Three inaugural recipients have been selected and have already begun their studies. The Schroeder Foundation will continue supporting these students throughout their degrees. The scholarships, which are valued at up to $30,000 in year one and up to $25,000 in subsequent years, are used to fund all education and living costs — ensuring that each student can make the most of their time at UWinnipeg without worrying about financial barriers.

“We are happy to see such kind gifts being used to help young adults recognize their scholastic potential,” said Javier Schwersensky, University of Winnipeg Foundation President and CEO. “This commitment represents one of our largest annual gifts to date and supports what is sure to be one of UWinnipeg’s most impactful student awards.”

“The Integrated Bachelor of Education program is one of UWinnipeg’s most popular streams and sees more than 100 graduates each year,” said Dr. Laurie-Ann Hellsten, Dean of Education. “Thanks to this tremendous gift, the recipients will be able to dedicate a greater portion of their time and effort towards succeeding in their studies.”

The Integrated Bachelor of Education program is unique in that it enables students to work towards two degrees concurrently, allowing those who make an early commitment to teaching to begin studying Education within their first two years at UWinnipeg. The program sees students complete both a major and minor teaching subject, after which they can work towards full certification while gaining real-world classroom experience through practicum beginning in their second year.

The University of Winnipeg looks forward to celebrating the success of the inaugural scholarship recipients with the Schroeder Foundation and working together to support future awardees from St. John’s High School.

Meet the Inaugural Schroeder Foundation Scholarship Recipients: 

Alex Joe:  Before this scholarship, I was considering not pursuing post-secondary studies due to the heavy financial burden. I struggled to navigate the systems related to pursuing post-secondary and felt overwhelmed, though I had a lot of support. This opportunity has without a doubt reduced the amount of barriers I had to pursing my dream. I will be studying chemistry, biology and education. After I graduate, I hope to be a substitute science teacher while attending medical school. I hope to encourage Indigenous youth in having a love of science as my mother has for me. She has often told me that our ancestors were the first scientists on this continent and hold incredible knowledge that is invaluable. I wish to be a good ancestor to the youth of the future.

Jewles Morrissette:  I went into my final year of high school not knowing where I’d end up after graduating. I was told there was a scholarship for Indigenous students looking to become future educators, so with a little help from the community and a great deal of support from my family, I was able to push myself and get the grades needed to receive this scholarship. I have always had trouble recognizing my own potential, so when I was awarded this scholarship, I was finally able to see what other people saw in me and what I was capable of when I believed in myself.

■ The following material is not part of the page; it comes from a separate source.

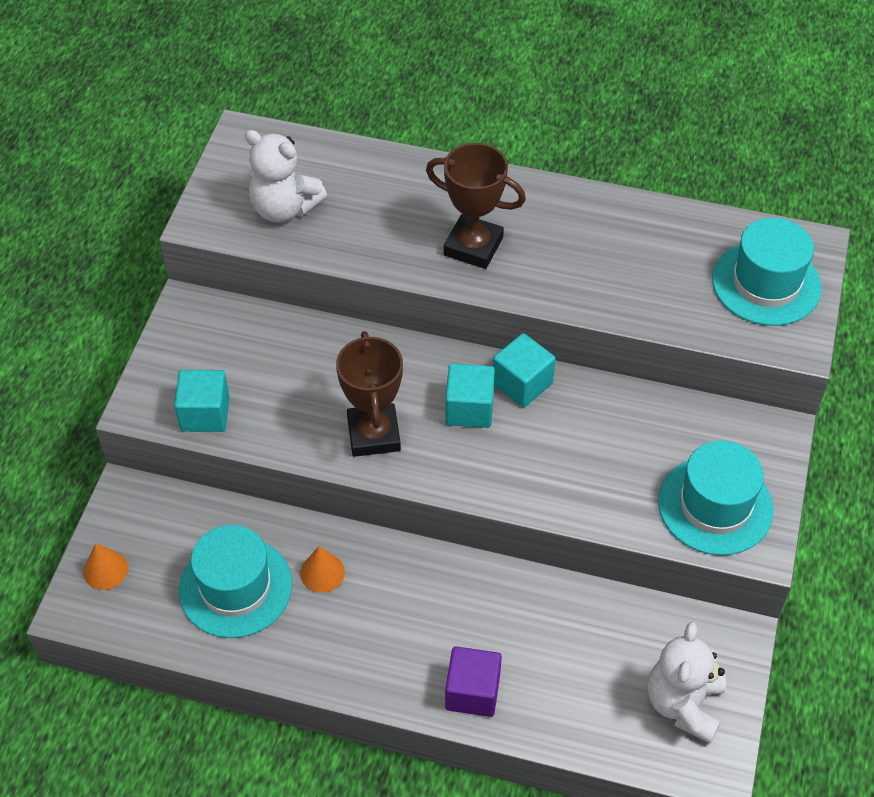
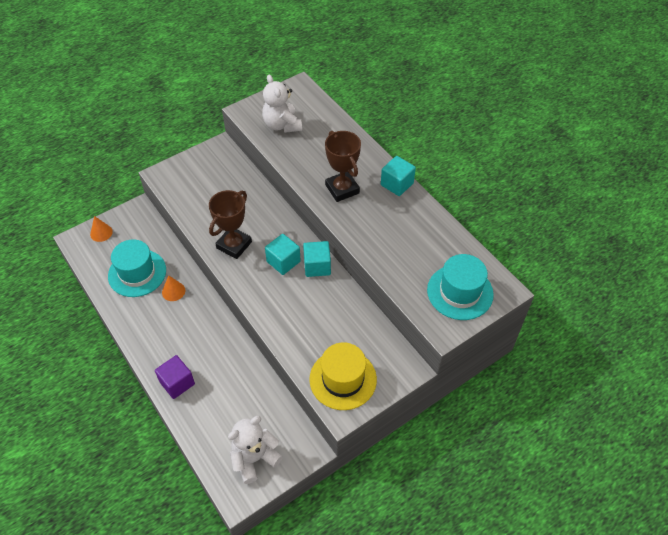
camera: 40 degrees right, 0 degrees up
(205, 414) = (181, 193): turquoise cube -> turquoise cube (397, 184)
(715, 505) = (343, 379): turquoise hat -> yellow hat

I was never close to my culture growing up, but when I started learning about my heritage and who I am, I realized that I wanted to share my findings and educate other young adults about their own indigenous culture and people. In order to make the most of these goals, I have chosen to major in Indigenous History and minor in Indigenous Language while attending UWinnipeg.

Tierra Ducharme:  This scholarship has given me the opportunity to continue my studies from high school to university without the stress of student debt. I was the first child of my immediate family to attend university right after high school, let alone graduate on time. My siblings and I have faced many hardships growing up, and this gives me the chance to prove that victims of intergenerational trauma can break the cycle. I can be different. I can do better.

I am enrolled in the Faculty of Education. My high school experience influenced my decision of pursuing education, and it was also a dream job I had growing up. I would like to teach English and psychology. After graduation I hope to travel, and start my career.